Activity: Repeat the data verbatim, images excluded.

Data segment:

========================================

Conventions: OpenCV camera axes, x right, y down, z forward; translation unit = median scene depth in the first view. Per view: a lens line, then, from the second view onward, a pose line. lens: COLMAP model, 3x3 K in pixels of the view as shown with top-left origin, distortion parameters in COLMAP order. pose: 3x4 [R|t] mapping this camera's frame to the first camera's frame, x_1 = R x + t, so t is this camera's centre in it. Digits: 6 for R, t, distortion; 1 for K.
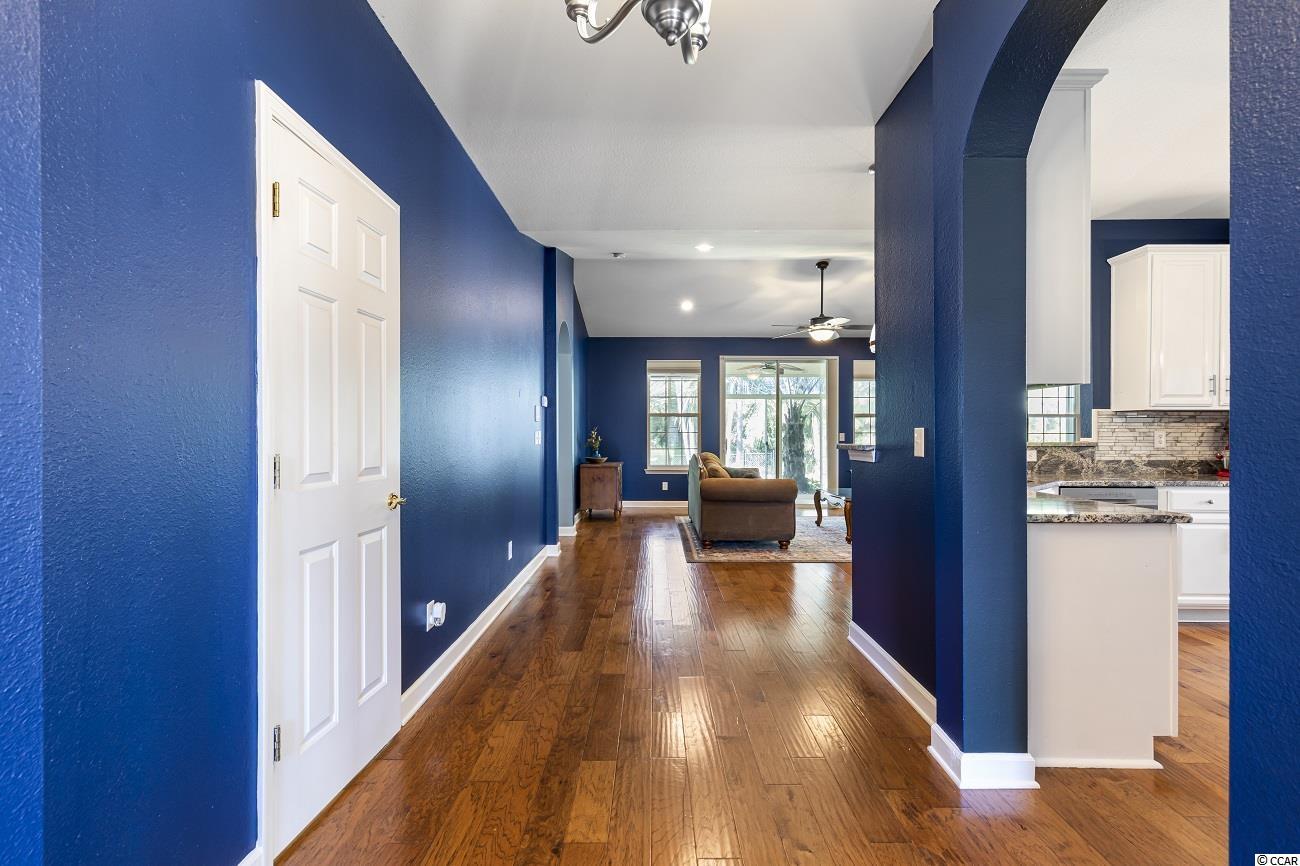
lens RADIAL K [[590.9, 0, 645.0], [0, 590.9, 432.1], [0, 0, 1]] dist [0.005645, -0.000626]
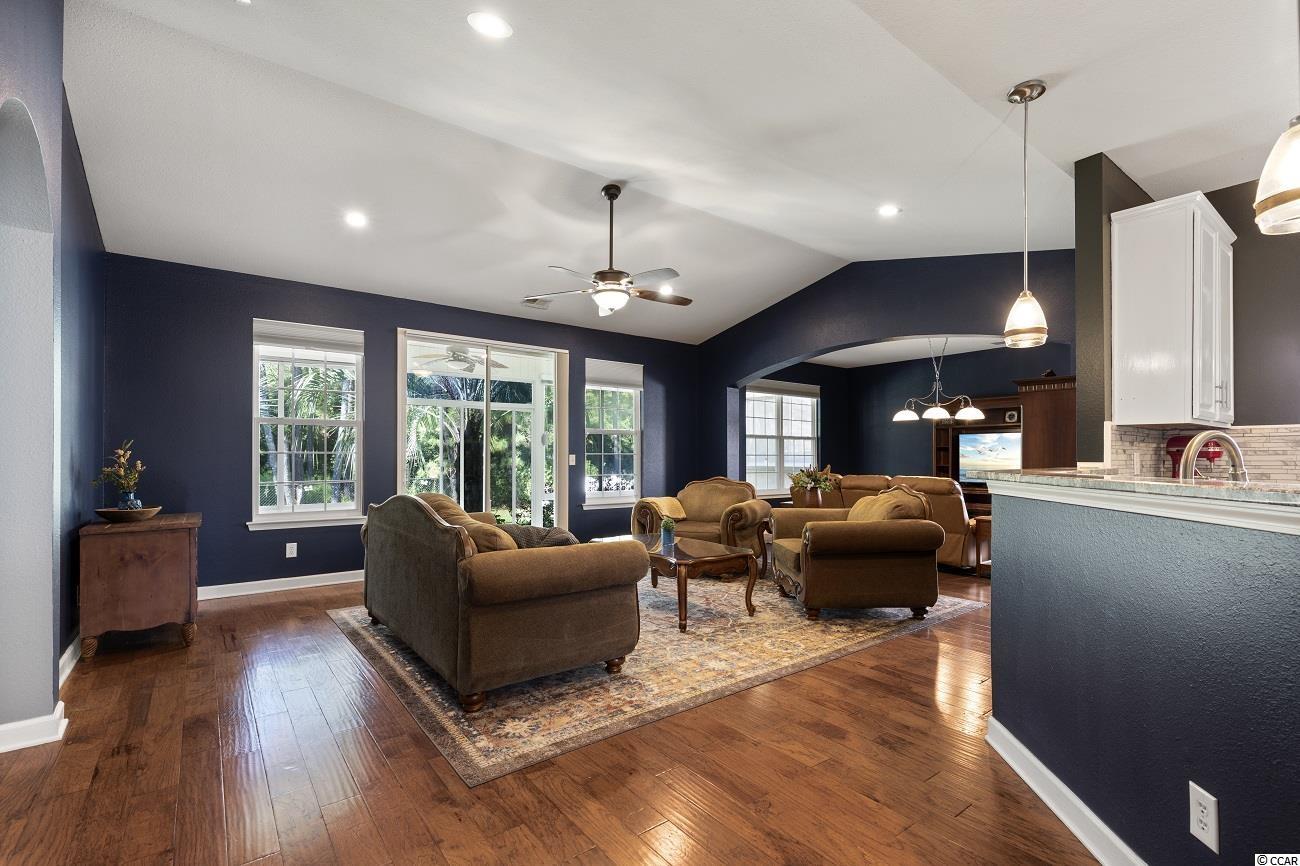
lens RADIAL K [[590.9, 0, 653.9], [0, 590.9, 450.1], [0, 0, 1]] dist [0.005645, -0.000626]
pose [[0.786246, 0.006245, 0.617883, -0.057542], [-0.002741, 0.999974, -0.006618, 0.000966], [-0.617908, 0.003509, 0.786242, 0.479402]]
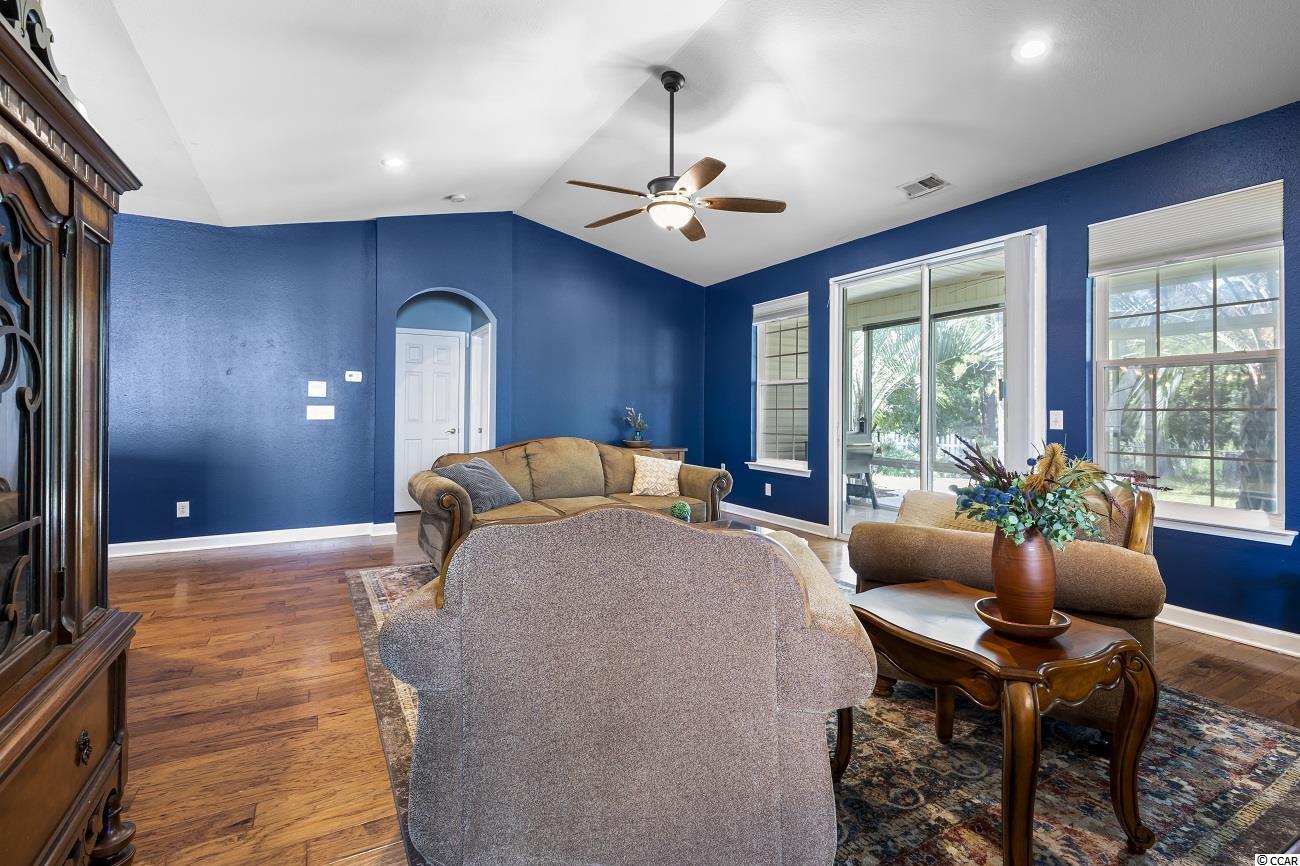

========================================

Answer box:
Conventions: OpenCV camera axes, x right, y down, z forward; translation unit = median scene depth in the first view. Per view: a lens line, then, from the second view onward, a pose line. lens: COLMAP model, 3x3 K in pixels of the view as shown with top-left origin, distortion parameters in COLMAP order. pose: 3x4 [R|t] mapping this camera's frame to the first camera's frame, x_1 = R x + t, so t is this camera's centre in it. Digits: 6 for R, t, distortion; 1 for K.
lens RADIAL K [[590.9, 0, 645.0], [0, 590.9, 432.1], [0, 0, 1]] dist [0.005645, -0.000626]
lens RADIAL K [[590.9, 0, 653.9], [0, 590.9, 450.1], [0, 0, 1]] dist [0.005645, -0.000626]
pose [[0.786246, 0.006245, 0.617883, -0.057542], [-0.002741, 0.999974, -0.006618, 0.000966], [-0.617908, 0.003509, 0.786242, 0.479402]]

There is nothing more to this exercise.